▶ _ARTICLE_:
....
One Verse That Says It All

In 1954, This Week Magazine — with 11 million readers — asked a handful of high profile pastors and theologians a compelling question:

“If, as a result of some cataclysm, it were possible to retain just one passage from the Bible — what would your choice be?”

Reinhold Niebuhr, one of the most respected and influential theologians of the 20th century, chose the following…

And be ye kind one to another, tenderhearted, forgiving one another, even as God for Christ’s sake hath forgiven you. (Ephesians 4:32)

In explanation, he said that this verse “…combines the high point of the Christian ethic, which is forgiving love, with a reference to the whole basic of the ethic, which is the historical revelation in Christ.”

The highest achievement for the believer, you could say, is to forgive others … because forgiveness is the foundation of Christ’s completed work on Calvary:

In whom we have redemption through his blood, the forgiveness of sins, according to the riches of his grace that he lavished on us. (Ephesians 1:7-8)

God lavished his mercy on us so that we might lavish mercy on others. Let’s not, then, take lightly this command to freely share with others what God has freely given to us.

The Show Me Prayer

On February 1966 Navy Captain Gerald Coffee was flying a reconnaissance mission over North Vietnam when he was shot down by enemy anti-aircraft fire.

He was soon captured and placed in a military prison in downtown Hanoi, where he would spend the next 7 years of his life: tortured, beaten, and confined to a filthy cell — so tiny that he could neither fully stand up or fully lie down.

How did he endure such inhumane treatment for such an extended time?

In a 2014 interview with PBS, he said…

“Early on my prayers changed from ‘Why me’ to ‘Show me.’

“I quit saying, ‘Why me, God?’ and I started saying: ‘Show me, God…

“‘How can I use this positively? Help me to use it to go home as a better, stronger, smarter man in every possible way that I can, to go home as a better naval officer, to go home as a better American, a better citizen, a better Christian.

“‘God, help me to use this time productively so that it won’t be some kind of a void or a vacuum in my life.’”
....
Data records
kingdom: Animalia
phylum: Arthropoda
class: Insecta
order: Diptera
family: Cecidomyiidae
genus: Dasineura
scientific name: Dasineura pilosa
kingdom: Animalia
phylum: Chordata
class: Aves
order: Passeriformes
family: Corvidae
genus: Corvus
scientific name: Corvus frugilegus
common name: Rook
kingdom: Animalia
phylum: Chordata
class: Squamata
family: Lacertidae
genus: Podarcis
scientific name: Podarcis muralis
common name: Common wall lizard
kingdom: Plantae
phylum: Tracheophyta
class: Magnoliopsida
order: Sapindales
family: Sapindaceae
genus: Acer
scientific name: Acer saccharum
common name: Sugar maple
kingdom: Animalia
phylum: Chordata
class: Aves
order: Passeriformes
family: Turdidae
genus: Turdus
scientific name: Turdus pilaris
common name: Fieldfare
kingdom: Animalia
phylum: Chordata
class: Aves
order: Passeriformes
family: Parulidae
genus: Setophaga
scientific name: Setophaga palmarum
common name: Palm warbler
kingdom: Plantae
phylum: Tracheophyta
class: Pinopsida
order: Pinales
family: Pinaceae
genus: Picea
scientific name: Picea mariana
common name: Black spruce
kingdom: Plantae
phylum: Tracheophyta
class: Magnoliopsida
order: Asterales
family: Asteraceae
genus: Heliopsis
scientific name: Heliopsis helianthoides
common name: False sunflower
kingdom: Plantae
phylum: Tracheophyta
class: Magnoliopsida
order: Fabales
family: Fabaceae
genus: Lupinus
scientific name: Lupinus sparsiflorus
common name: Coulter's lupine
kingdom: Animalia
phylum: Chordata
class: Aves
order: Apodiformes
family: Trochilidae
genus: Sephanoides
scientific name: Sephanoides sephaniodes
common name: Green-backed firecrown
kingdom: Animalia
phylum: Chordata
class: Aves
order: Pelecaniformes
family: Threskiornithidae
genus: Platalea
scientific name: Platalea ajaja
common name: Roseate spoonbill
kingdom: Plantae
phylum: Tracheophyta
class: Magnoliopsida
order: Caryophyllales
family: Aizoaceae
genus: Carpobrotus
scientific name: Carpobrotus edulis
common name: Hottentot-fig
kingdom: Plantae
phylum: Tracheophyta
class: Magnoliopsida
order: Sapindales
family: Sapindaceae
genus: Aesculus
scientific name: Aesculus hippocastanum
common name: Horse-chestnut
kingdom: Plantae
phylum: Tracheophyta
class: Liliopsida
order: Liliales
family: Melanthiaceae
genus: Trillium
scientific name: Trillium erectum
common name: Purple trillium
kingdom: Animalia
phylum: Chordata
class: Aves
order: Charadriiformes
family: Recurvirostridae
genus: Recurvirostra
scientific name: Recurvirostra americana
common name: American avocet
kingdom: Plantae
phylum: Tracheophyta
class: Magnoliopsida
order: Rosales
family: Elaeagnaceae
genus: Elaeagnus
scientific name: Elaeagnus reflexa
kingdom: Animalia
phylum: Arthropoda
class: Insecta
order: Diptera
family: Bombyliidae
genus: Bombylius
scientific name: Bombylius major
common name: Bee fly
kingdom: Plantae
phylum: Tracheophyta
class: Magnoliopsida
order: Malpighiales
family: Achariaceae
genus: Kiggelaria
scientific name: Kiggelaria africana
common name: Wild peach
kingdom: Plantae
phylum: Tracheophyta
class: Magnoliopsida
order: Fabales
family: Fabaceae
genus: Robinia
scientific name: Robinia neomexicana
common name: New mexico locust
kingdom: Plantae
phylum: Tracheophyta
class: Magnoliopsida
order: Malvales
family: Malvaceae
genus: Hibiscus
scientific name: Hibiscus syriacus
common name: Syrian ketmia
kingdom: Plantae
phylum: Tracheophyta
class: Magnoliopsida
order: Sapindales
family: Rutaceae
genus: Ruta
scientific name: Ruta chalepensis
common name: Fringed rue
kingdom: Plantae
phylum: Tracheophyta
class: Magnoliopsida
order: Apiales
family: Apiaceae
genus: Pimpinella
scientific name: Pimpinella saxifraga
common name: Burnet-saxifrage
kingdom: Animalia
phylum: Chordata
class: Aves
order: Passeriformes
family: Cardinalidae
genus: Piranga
....
▶ _WHAT TO WORK ON_: According to the article, which Bible passage did Reinhold Niebuhr choose to keep?

▶ _RESULT_: Ephesians 4:32